_What to produce_.
Type out the listing again, exactly, with every line included.

_Provided data_.
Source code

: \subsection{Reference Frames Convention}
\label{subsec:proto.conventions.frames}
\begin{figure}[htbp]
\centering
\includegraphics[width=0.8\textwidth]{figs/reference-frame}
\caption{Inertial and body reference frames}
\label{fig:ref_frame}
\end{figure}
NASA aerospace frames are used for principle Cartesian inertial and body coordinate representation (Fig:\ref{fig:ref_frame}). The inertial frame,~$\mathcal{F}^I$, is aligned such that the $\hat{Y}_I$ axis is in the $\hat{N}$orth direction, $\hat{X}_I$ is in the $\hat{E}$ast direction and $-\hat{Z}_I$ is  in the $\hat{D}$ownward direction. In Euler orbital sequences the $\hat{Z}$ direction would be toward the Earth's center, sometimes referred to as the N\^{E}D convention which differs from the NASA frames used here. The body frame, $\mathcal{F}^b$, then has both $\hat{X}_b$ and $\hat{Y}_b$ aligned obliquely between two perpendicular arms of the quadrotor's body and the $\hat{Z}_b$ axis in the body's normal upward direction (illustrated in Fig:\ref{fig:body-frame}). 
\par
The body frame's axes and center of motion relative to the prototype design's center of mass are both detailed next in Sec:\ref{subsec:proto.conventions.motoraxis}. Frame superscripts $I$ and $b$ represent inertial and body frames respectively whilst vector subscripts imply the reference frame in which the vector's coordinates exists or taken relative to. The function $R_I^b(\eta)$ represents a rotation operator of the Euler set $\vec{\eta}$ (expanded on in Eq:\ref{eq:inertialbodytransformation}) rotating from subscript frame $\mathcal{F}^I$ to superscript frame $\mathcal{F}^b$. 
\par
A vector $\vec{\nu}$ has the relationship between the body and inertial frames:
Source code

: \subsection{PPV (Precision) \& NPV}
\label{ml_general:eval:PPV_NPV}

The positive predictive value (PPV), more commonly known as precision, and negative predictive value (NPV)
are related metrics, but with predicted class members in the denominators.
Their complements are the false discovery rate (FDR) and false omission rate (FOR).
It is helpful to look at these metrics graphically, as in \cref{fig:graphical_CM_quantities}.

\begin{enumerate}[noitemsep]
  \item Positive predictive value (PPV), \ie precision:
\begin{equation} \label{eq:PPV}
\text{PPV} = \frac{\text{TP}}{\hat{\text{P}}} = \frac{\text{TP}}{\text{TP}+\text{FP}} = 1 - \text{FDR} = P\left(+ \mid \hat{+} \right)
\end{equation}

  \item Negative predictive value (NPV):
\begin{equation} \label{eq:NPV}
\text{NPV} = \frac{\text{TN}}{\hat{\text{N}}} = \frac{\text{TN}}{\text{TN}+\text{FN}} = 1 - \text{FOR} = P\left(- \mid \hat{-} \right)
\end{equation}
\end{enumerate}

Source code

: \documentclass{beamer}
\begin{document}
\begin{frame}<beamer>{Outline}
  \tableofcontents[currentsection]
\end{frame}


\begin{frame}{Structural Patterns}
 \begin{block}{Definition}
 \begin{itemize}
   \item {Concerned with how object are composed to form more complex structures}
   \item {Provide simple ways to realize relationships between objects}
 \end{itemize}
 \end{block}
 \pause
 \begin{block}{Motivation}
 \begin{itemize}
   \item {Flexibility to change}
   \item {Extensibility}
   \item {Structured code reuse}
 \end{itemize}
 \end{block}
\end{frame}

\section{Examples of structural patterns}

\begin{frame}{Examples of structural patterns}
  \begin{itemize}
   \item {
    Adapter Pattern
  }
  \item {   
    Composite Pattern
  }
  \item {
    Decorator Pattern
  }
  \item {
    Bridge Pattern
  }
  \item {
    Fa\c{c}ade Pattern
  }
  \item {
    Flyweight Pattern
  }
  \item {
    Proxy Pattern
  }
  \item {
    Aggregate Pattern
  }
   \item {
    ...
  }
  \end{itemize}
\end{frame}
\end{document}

_Task answer_.
Source code

: \subsection{Reference Frames Convention}
\label{subsec:proto.conventions.frames}
\begin{figure}[htbp]
\centering
\includegraphics[width=0.8\textwidth]{figs/reference-frame}
\caption{Inertial and body reference frames}
\label{fig:ref_frame}
\end{figure}
NASA aerospace frames are used for principle Cartesian inertial and body coordinate representation (Fig:\ref{fig:ref_frame}). The inertial frame,~$\mathcal{F}^I$, is aligned such that the $\hat{Y}_I$ axis is in the $\hat{N}$orth direction, $\hat{X}_I$ is in the $\hat{E}$ast direction and $-\hat{Z}_I$ is  in the $\hat{D}$ownward direction. In Euler orbital sequences the $\hat{Z}$ direction would be toward the Earth's center, sometimes referred to as the N\^{E}D convention which differs from the NASA frames used here. The body frame, $\mathcal{F}^b$, then has both $\hat{X}_b$ and $\hat{Y}_b$ aligned obliquely between two perpendicular arms of the quadrotor's body and the $\hat{Z}_b$ axis in the body's normal upward direction (illustrated in Fig:\ref{fig:body-frame}). 
\par
The body frame's axes and center of motion relative to the prototype design's center of mass are both detailed next in Sec:\ref{subsec:proto.conventions.motoraxis}. Frame superscripts $I$ and $b$ represent inertial and body frames respectively whilst vector subscripts imply the reference frame in which the vector's coordinates exists or taken relative to. The function $R_I^b(\eta)$ represents a rotation operator of the Euler set $\vec{\eta}$ (expanded on in Eq:\ref{eq:inertialbodytransformation}) rotating from subscript frame $\mathcal{F}^I$ to superscript frame $\mathcal{F}^b$. 
\par
A vector $\vec{\nu}$ has the relationship between the body and inertial frames:
Source code

: \subsection{PPV (Precision) \& NPV}
\label{ml_general:eval:PPV_NPV}

The positive predictive value (PPV), more commonly known as precision, and negative predictive value (NPV)
are related metrics, but with predicted class members in the denominators.
Their complements are the false discovery rate (FDR) and false omission rate (FOR).
It is helpful to look at these metrics graphically, as in \cref{fig:graphical_CM_quantities}.

\begin{enumerate}[noitemsep]
  \item Positive predictive value (PPV), \ie precision:
\begin{equation} \label{eq:PPV}
\text{PPV} = \frac{\text{TP}}{\hat{\text{P}}} = \frac{\text{TP}}{\text{TP}+\text{FP}} = 1 - \text{FDR} = P\left(+ \mid \hat{+} \right)
\end{equation}

  \item Negative predictive value (NPV):
\begin{equation} \label{eq:NPV}
\text{NPV} = \frac{\text{TN}}{\hat{\text{N}}} = \frac{\text{TN}}{\text{TN}+\text{FN}} = 1 - \text{FOR} = P\left(- \mid \hat{-} \right)
\end{equation}
\end{enumerate}

Source code

: \documentclass{beamer}
\begin{document}
\begin{frame}<beamer>{Outline}
  \tableofcontents[currentsection]
\end{frame}


\begin{frame}{Structural Patterns}
 \begin{block}{Definition}
 \begin{itemize}
   \item {Concerned with how object are composed to form more complex structures}
   \item {Provide simple ways to realize relationships between objects}
 \end{itemize}
 \end{block}
 \pause
 \begin{block}{Motivation}
 \begin{itemize}
   \item {Flexibility to change}
   \item {Extensibility}
   \item {Structured code reuse}
 \end{itemize}
 \end{block}
\end{frame}

\section{Examples of structural patterns}

\begin{frame}{Examples of structural patterns}
  \begin{itemize}
   \item {
    Adapter Pattern
  }
  \item {   
    Composite Pattern
  }
  \item {
    Decorator Pattern
  }
  \item {
    Bridge Pattern
  }
  \item {
    Fa\c{c}ade Pattern
  }
  \item {
    Flyweight Pattern
  }
  \item {
    Proxy Pattern
  }
  \item {
    Aggregate Pattern
  }
   \item {
    ...
  }
  \end{itemize}
\end{frame}
\end{document}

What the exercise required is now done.